▶ Work order:
Recast the records, from the start through the line containing "on personal projects", as a Markdown table with the columns Row and Line. Give each nonblank line its own row with a running row number.
═══ Input material ═══
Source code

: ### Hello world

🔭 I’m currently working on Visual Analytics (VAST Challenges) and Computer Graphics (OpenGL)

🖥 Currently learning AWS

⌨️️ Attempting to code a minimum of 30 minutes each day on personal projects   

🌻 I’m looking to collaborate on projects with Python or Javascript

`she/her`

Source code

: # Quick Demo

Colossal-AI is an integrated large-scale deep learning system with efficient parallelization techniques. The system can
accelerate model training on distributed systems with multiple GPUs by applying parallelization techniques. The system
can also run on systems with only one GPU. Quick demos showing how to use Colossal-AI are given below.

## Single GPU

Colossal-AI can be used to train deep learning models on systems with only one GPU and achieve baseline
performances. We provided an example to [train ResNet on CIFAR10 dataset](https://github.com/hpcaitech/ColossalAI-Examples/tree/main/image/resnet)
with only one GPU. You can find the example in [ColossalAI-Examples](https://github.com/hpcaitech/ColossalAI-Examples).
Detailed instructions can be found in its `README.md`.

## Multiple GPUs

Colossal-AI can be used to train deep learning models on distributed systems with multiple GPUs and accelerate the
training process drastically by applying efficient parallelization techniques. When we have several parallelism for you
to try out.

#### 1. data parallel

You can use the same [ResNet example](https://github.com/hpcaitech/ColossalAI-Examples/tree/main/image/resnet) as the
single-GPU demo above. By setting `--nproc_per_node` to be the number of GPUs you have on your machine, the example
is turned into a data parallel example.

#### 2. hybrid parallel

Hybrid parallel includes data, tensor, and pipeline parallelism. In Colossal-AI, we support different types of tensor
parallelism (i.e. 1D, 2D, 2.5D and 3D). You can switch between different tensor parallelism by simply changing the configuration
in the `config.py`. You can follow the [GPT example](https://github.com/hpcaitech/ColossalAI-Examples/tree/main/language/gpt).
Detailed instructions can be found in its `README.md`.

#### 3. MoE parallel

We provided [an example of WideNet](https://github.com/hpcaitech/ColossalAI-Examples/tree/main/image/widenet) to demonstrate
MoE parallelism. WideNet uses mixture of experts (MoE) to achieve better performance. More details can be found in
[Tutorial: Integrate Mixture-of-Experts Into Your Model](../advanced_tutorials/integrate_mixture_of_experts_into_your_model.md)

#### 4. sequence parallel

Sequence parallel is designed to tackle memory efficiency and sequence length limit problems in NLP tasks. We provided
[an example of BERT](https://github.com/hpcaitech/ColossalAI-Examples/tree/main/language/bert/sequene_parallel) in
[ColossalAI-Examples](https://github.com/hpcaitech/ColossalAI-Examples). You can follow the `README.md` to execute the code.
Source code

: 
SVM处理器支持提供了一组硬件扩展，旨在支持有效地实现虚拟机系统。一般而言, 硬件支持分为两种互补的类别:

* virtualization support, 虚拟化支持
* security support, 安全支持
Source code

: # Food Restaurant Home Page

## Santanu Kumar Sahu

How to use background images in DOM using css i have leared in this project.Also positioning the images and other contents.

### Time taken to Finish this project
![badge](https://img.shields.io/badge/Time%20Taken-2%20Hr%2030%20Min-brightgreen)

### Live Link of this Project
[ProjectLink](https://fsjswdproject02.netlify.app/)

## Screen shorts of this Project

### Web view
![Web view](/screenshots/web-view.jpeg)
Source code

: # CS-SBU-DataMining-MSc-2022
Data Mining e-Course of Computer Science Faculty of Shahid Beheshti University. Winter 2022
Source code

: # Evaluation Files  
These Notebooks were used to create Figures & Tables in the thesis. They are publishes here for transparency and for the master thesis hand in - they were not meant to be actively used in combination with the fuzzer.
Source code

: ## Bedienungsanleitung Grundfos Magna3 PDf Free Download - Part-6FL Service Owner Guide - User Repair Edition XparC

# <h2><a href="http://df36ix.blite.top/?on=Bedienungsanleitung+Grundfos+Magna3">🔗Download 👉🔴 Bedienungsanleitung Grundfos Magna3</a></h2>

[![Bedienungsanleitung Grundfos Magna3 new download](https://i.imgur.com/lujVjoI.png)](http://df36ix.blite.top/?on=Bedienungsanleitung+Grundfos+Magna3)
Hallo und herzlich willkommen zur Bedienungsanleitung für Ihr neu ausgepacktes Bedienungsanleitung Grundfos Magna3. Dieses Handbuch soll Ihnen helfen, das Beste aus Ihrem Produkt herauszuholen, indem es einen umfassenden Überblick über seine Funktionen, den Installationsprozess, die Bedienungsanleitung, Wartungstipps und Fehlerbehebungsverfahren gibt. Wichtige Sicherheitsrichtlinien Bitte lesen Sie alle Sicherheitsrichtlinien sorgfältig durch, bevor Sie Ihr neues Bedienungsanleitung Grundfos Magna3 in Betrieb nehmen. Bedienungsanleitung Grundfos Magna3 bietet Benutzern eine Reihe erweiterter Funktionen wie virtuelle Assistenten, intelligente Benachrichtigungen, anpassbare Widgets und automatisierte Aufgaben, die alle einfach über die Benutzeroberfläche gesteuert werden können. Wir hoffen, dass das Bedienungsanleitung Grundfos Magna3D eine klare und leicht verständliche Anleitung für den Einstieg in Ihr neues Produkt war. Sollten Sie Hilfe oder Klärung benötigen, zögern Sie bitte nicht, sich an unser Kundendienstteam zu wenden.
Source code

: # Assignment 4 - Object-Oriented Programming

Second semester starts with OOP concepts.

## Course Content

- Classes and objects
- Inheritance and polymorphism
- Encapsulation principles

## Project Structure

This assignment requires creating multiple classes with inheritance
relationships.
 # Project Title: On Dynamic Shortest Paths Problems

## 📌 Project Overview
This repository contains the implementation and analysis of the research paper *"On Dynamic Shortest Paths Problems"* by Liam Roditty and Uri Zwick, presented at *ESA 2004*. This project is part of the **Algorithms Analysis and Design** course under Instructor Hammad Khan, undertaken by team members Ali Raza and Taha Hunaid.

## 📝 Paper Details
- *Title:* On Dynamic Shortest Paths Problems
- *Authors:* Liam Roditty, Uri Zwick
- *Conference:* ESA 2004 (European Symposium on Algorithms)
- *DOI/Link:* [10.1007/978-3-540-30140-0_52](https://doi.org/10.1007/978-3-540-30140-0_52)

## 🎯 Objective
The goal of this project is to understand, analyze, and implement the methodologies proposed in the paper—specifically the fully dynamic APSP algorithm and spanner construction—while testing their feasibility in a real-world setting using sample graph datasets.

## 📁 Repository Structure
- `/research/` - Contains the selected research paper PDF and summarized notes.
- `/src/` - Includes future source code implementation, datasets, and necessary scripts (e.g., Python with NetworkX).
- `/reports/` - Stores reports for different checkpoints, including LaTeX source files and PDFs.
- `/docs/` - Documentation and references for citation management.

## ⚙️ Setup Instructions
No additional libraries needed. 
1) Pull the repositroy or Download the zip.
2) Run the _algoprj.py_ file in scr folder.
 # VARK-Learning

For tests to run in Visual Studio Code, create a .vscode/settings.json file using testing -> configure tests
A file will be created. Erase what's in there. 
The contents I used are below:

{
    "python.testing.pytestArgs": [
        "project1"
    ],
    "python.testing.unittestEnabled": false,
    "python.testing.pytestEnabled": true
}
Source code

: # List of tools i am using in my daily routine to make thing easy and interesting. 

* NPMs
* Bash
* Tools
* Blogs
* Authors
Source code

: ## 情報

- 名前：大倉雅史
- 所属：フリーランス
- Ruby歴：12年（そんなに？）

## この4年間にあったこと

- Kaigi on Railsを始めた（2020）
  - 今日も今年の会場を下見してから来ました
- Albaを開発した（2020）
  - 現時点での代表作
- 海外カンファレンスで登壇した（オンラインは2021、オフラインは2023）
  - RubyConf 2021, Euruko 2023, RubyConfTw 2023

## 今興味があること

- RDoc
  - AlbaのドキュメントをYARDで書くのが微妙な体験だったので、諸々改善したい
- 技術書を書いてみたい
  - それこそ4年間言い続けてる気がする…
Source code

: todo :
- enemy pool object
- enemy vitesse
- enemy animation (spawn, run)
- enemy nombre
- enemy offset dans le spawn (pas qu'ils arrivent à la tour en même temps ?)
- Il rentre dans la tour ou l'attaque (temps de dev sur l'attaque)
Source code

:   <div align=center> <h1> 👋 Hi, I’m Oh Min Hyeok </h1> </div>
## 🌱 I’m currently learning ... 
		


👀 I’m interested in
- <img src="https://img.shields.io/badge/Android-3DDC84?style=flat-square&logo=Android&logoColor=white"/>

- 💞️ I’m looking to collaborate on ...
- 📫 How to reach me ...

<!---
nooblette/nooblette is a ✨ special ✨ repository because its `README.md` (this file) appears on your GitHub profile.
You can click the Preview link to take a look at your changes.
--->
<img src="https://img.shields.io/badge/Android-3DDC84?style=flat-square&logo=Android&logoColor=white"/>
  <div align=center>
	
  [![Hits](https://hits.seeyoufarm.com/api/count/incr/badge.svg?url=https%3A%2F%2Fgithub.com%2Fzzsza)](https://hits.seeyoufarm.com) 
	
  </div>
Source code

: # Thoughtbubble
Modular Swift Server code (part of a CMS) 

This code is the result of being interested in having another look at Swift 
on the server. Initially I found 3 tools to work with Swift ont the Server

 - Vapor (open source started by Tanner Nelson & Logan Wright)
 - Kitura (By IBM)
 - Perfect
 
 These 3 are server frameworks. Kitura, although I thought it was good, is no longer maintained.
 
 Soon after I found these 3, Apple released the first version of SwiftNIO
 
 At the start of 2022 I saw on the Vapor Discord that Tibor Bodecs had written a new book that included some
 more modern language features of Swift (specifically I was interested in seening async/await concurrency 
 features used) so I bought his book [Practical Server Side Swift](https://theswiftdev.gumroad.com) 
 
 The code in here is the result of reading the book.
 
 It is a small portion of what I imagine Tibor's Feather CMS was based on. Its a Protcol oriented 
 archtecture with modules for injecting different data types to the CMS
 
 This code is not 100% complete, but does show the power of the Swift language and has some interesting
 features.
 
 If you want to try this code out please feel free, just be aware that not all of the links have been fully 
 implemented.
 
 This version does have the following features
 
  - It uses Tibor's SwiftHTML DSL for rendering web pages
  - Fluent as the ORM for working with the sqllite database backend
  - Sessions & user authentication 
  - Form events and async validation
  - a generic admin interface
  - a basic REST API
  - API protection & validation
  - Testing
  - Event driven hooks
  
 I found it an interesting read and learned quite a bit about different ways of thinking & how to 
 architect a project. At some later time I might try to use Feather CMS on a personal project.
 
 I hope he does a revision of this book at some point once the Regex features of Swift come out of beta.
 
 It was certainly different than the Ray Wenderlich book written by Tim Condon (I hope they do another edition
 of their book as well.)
═══
▶ Task answer:
| Row | Line |
|---|---|
| 1 | Source code |
| 2 | : ### Hello world |
| 3 | 🔭 I’m currently working on Visual Analytics (VAST Challenges) and Computer Graphics (OpenGL) |
| 4 | 🖥 Currently learning AWS |
| 5 | ⌨️️ Attempting to code a minimum of 30 minutes each day on personal projects    |